CKO hearts have irregular contractility following I/R. (a) Left. Representative tracing showing the difference in peak sizes between the control and CKO hearts taken over a 5‐s period. Right. Representative tracing showing the increased variance of contractions CKO hearts have after I/R injury. Representative tracings were taken over a 1‐min period during the last 10 min of reperfusion. (b) Left. Representative diagram displaying how to calculate the variance. Dashed line indicates the average LVDP across the entire interval. Δ and Δ′ indicate the change from the average LVDP for each individual peak. The average variance of peak contractions was then calculated with the formula described in Materials and Methods. Right. Quantification of the average variance of contractions. N = 7 for each group. P‐values listed on graph as determined by Student's t test.

FIGURE 5

Cardiomyocytes isolated from CKO mice exhibit weaker contractions and smaller calcium transients. (a) Representative traces of sarcomere length shortening and Ca²⁺ transients in CMs isolated from Con or CKO mice. (b) Quantification of the sarcomere length and calcium transient tracings. The following parameters were quantified for each group: time to peak shortening, time to 90% relaxation, peak shortening, and calcium transient ratio. N = 3 independent experiments, 8–12 cells total for both groups. P‐values are all displayed on graphs.

FIGURE 6

CKO CMs have lower relative SR calcium content. (a) Representative images from caffeine experiments.
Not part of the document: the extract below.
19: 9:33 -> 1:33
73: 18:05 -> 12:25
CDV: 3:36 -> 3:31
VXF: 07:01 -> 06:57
Upper. Representative tracing of sarcomere length from Con and CKO CMs stimulated with caffeine. Lower. Representative tracing of Ca²⁺ transients from Con and CKO CMs stimulated with caffeine. (b) Quantification of the peaks resulting from caffeine stimulation. The following parameters were quantified for each group: peak shortening and calcium transient ratio. N = 12 cells analyzed from 3 (Con) and 4 (CKO) mice. P‐values are displayed on graphs as determined by Student's t test.

FIGURE 7

EC Coupling proteins are unchanged in CKO hearts. (a) Representative immunoblot from control and CKO hearts that underwent ultracentrifugation to obtain subcellular fractions. VDAC was used as a loading control for the SR/mito fraction while GAPDH was used as the loading control for the cytosolic fraction. (b) Quantification of the amount of p‐RYR, p‐PLN, and SERCA in controls and CKO hearts. N = 6 for each group. P‐values are shown on graphs.

FIGURE 8

mTOR localizes to the SR/mitochondria (mito) and p‐GSK‐3β is activated in CKO CMs at mitochondrial associated membranes. (a) Representative immunoblot confirming mTOR localizes to both the SR/mito and the cytosol. (b) Densitometric quantification of the amount of mTOR in the cytosol and SR/mito fractions. mTOR was normalized to GAPDH in the cytosol fraction or VDAC in the SR/mito fraction. (c) Densitometric quantification of the amount of p‐GSK‐3β in the cytosolic and SR/mito fractions. p‐GSK‐3β was normalized to total GSK‐3β. N = 6 (Con and CKO cytosolic fractions) and 5 (Con and CKO SR/mito fractions). P‐values are presented on graphs.